I didn’t find Charles on the 1791 tax list in Nelson. It was still such a large county that he could have been missed. However, he was not listed in Capt. William Skaggs’ district as in 1790. The neighboring county to the south at that time was still Lincoln. I didn’t find Charles listed in Lincoln in 1791 either.

I didn’t find Charles Hensley on the 1792 tax lists. This is the year that Nelson was cut down considerably by the creation of Washington, Green and Hardin counties. He may have fallen into one of those new counties. However, I checked 1792 Nelson, Lincoln and Washington, and he wasn’t listed on any of those. There are no 1792 tax lists for Hardin or Green. I had the same luck in 1793, he wasn’t in Nelson that year. There are no 1793 lists for Green or Washington. Only a segment remains of the 1793 list for Hardin, and he wasn’t on it.

Lincoln County too was also reduced by Green’s creation in 1792, along with the new Logan County formed the same year. We know that Charles was in Logan by 1794, but he wasn’t there yet for the 1792 or 1793 tax lists. He wasn’t in Lincoln in 1792 or 1793 either.

Charles Hensly is listed on the 1794 tax list in Logan. He has one male over 21 (himself) and 4 cattle. He was the only Hensley in that county at the time.

Charles Hensly is listed on the 1795 tax list in Logan. He has one male over 21 (himself) and 8 cattle.

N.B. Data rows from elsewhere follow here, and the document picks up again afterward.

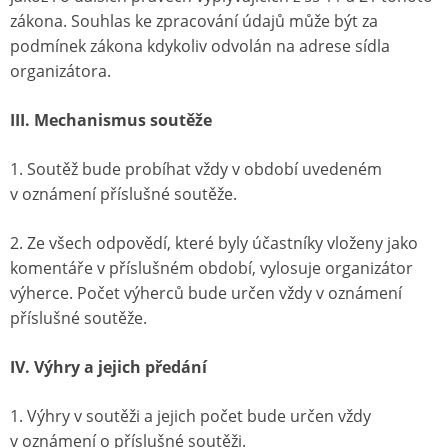
zákona. Souhlas ke zpracování údajů může být za
podmínek zákona kdykoliv odvolán na adrese sídla
organizátora.
III. Mechanismus soutěže
1. Soutěž bude probíhat vždy v období uvedeném
v oznámení příslušné soutěže.
2. Ze všech odpovědí, které byly účastníky vloženy jako
komentáře v příslušném období, vylosuje organizátor
výherce. Počet výherců bude určen vždy v oznámení
příslušné soutěže.
IV. Výhry a jejich předání
1. Výhry v soutěži a jejich počet bude určen vždy
v oznámení o příslušné soutěži.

He was still the only Hensley in that county at the time.

In 1796, effective 1797, Christian and Warren counties were created from large portions of Logan.

I didn’t find Charles Hensley in Logan for the tax lists of 1796, 1797, 1799 or 1800. (1798 is missing.) Did he die ca 1795/96, or did he fall into one of the new counties formed in 1796/97?

I didn’t find Charles in Christian Co., KY in 1797, 1798, 1799 or 1800 on the tax lists.

I didn’t find Charles in Warren Co., KY in 1797 on the tax list.

If he died ca 1795/96, he would have likely been in his 50s then.

The 1800 census is lost for Kentucky, Tennessee and several other states and territories.

The 1810 census is complete for Kentucky, but there is no Charles Hensley listed there.


I think that Charles might be the father of Benjamin Hensley (c1761-aft 1789) who was near him in 1782 in Montgomery and both were in Washington just after that. They were certainly related, if not father and son.

Charles Hensley seems to have at least one other son per the 1788 tax list, an apparent son who was 16 and up who wasn’t listed in 1787, so likely just turned 16, thus born ca 1772.

I have no clues who this apparent son might have been. He probably would have gone into Kentucky with Charles.